### ASSIGNED TASK
Copy the rows below word for word, leaving out the pictures.

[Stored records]
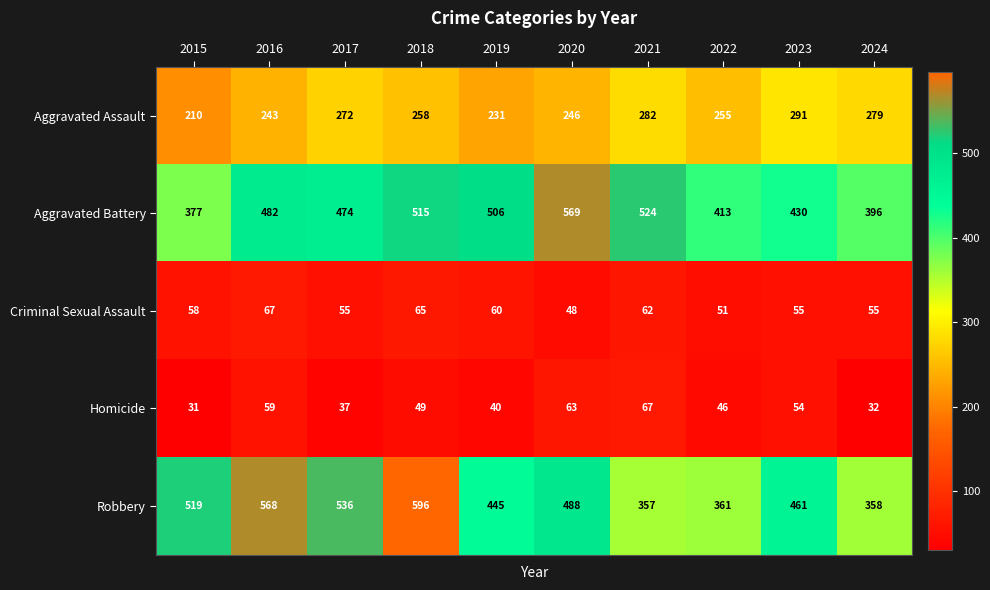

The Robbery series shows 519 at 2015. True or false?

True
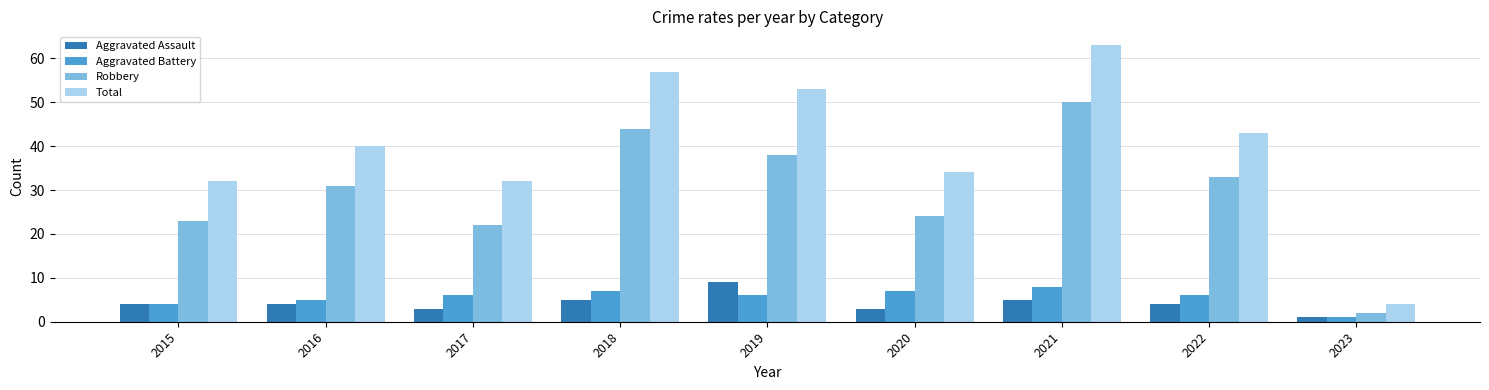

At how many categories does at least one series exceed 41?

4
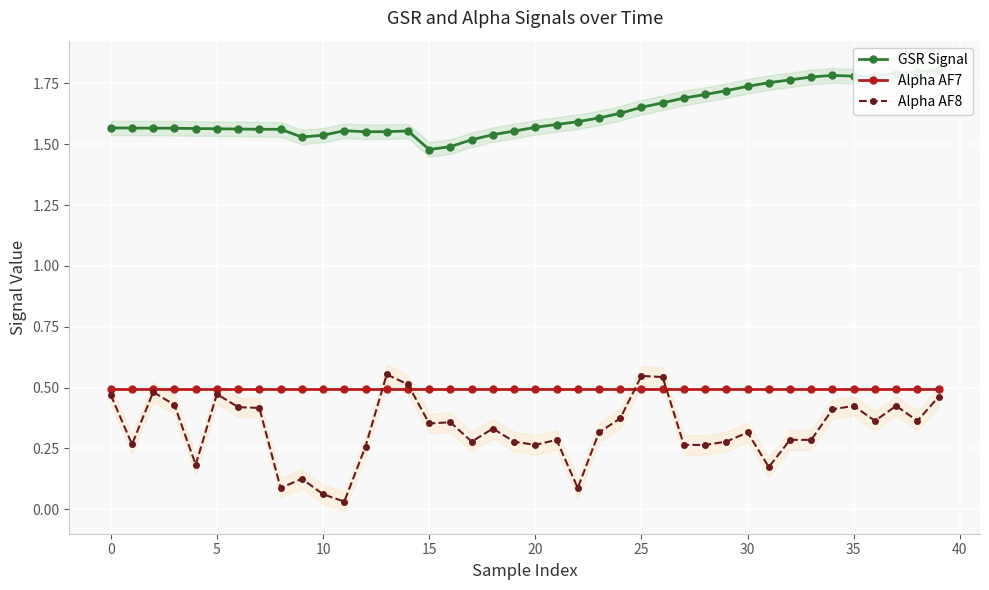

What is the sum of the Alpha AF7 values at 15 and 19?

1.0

### OUTPUT FOR THIS EXERCISE
The Robbery series shows 519 at 2015. True or false?

True

At how many categories does at least one series exceed 41?

4

What is the sum of the Alpha AF7 values at 15 and 19?

1.0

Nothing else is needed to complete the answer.